One of the biggest issues revealed during the early days of banking in the U.S. was that currency exchange was very complicated. Many banks had trouble converting bank notes into coin because they lacked the necessary reserves. Additionally, bank notes were issued by individual banks rather than a central bank, so it was much harder to detect counterfeit bills from banks in other states. The Union government under Abraham Lincoln helped offer a solution to this issue in 1863 when they began chartering national banks and started to print and issue a national currency backed by U.S. bonds. Congress took this a step further in 1865 when it passed a tax on state bank notes, effectively ending the use of state bank notes. However, state banks could still accept deposits without issuing notes, and by the late 1800s, a dual banking system developed between national and state banks.

After experiencing several banking crises, Congress decided to create a new central bank known as the Federal Reserve System (the Fed) in 1913. By the end of 1914, the Fed was organized into 12 regional Reserve Banks in cities across the country. The Fed helped make U.S. currency even more consistent with the introduction of Federal Reserve Notes, which completely replaced national bank notes by the 1930s.

Federal Deposit Insurance was introduced during the Great Depression by the Banking Act of June 1933, otherwise known as the Glass-Steagall Act. The Banking Act of June 1933 also provided Federal regulation of interest rates on deposits and separated investment banking and commercial banking.

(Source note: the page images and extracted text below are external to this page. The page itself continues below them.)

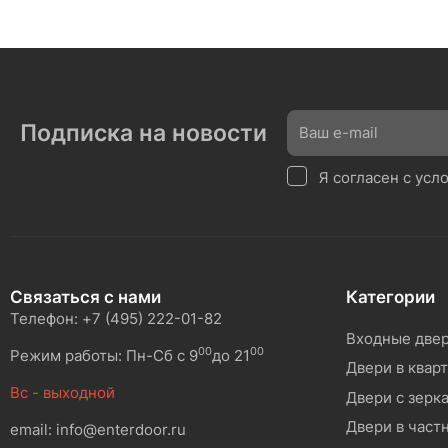
Подписка на новости
Я согласен с ус
Связаться с нами
Категории
Телефон: +7 (495) 222-01-82
Входные две
00
00
Режим работы: Пн-Сб с 9
до 21
Двери в квар
Вс - выходной
Двери с зерк
Двери в част
email: info@enterdoor.ru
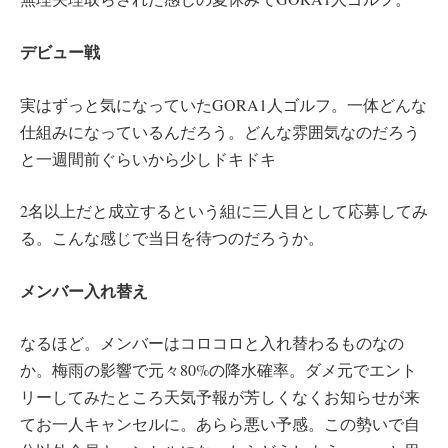
デビュー戦
実はずっと気になっていたGORA1人ゴルフ。一体どんな
仕組みになっているんだろう。どんな雰囲気なのだろう
と一週間前ぐらいから少しドキドキ
2名以上だと成立するという組に三人目として応募してみ
る。こんな感じで当日を待つのだろうか。
メンバー入れ替え
なるほど。メンバーはコロコロと入れ替わるものなの
か。梅雨の影響で元々80%の降水確率。ダメ元でエント
リーしてみたところ天気予報が芳しくなくお知らせが来
てお一人キャンセルに。あらら悪い予感。この勢いで自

Banking was largely stable from the 1930s to the 1980s, but it had also become less competitive and more regulated than it had been before that time. By the 1960s and 1970s, it became clear the commercial banking industry was losing significant market share to the investment banking industry, which was less regulated and could be more innovative as a result. Money market mutual funds are one example; depositors were able to receive higher interest rates on these funds than any deposit product a commercial bank could offer. This partially changed in the 1980s when ceilings on interest rates were repealed and commercial banks could start offering higher interest rates on deposit products.

Congress repealed the Glass-Steagall Act in 1999. This gave banks the opportunity to obtain additional funding to make loans and purchase securities. However, some banks and lenders mistakenly offered loans with looser credit terms and purchased mortgage-backed securities from investment banks with the belief that housing prices would continue to rise. This created a housing and commercial real estate boom that eventually turned into a bubble when housing prices fell. By the mid-2000s, many borrowers defaulted on mortgages, causing a sharp decrease in the value of mortgage-backed securities.

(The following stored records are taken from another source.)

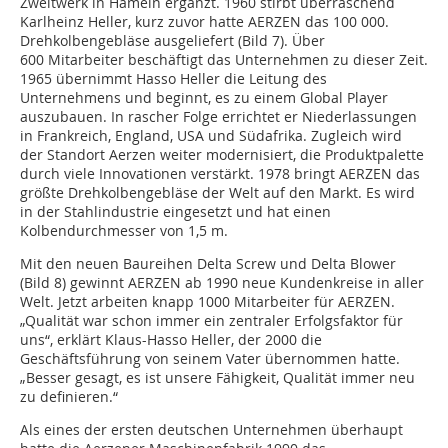
Zweitwerk in Hameln ergänzt. 1960 stirbt überraschend
Karlheinz Heller, kurz zuvor hatte AERZEN das 100 000.
Drehkolbengebläse ausgeliefert (Bild 7). Über
600 Mitarbeiter beschäftigt das Unternehmen zu dieser Zeit.
1965 übernimmt Hasso Heller die Leitung des
Unternehmens und beginnt, es zu einem Global Player
auszubauen. In rascher Folge errichtet er Niederlassungen
in Frankreich, England, USA und Südafrika. Zugleich wird
der Standort Aerzen weiter modernisiert, die Produktpalette
durch viele Innovationen verstärkt. 1978 bringt AERZEN das
größte Drehkolbengebläse der Welt auf den Markt. Es wird
in der Stahlindustrie eingesetzt und hat einen
Kolbendurchmesser von 1,5 m.
Mit den neuen Baureihen Delta Screw und Delta Blower
(Bild 8) gewinnt AERZEN ab 1990 neue Kundenkreise in aller
Welt. Jetzt arbeiten knapp 1000 Mitarbeiter für AERZEN.
„Qualität war schon immer ein zentraler Erfolgsfaktor für
uns“, erklärt Klaus-Hasso Heller, der 2000 die
Geschäftsführung von seinem Vater übernommen hatte.
„Besser gesagt, es ist unsere Fähigkeit, Qualität immer neu
zu definieren.“
Als eines der ersten deutschen Unternehmen überhaupt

Banks who offered looser credit terms and invested too much in mortgage-backed securities found themselves in a difficult position, as market funding drastically decreased and the decline in value of their assets threatened to put them out of business. However, unlike the early 1930s, depositors did not rush on banks to withdraw their money because they were now largely protected by Federal Deposit Insurance. The Fed and the U.S. Treasury eventually stepped in to prevent a banking and financial crisis like the one that had taken place in the 1930s.

In response to the events that led to the Great Recession in 2007-2008, President Obama signed the Dodd-Frank Wall Street Reform and the Consumer Protection Act in 2010. The Consumer Financial Protection Bureau (CFPB) was formed at this time to educate consumers and enforce Federal consumer financial law to ensure financial products are fair, transparent, and competitive.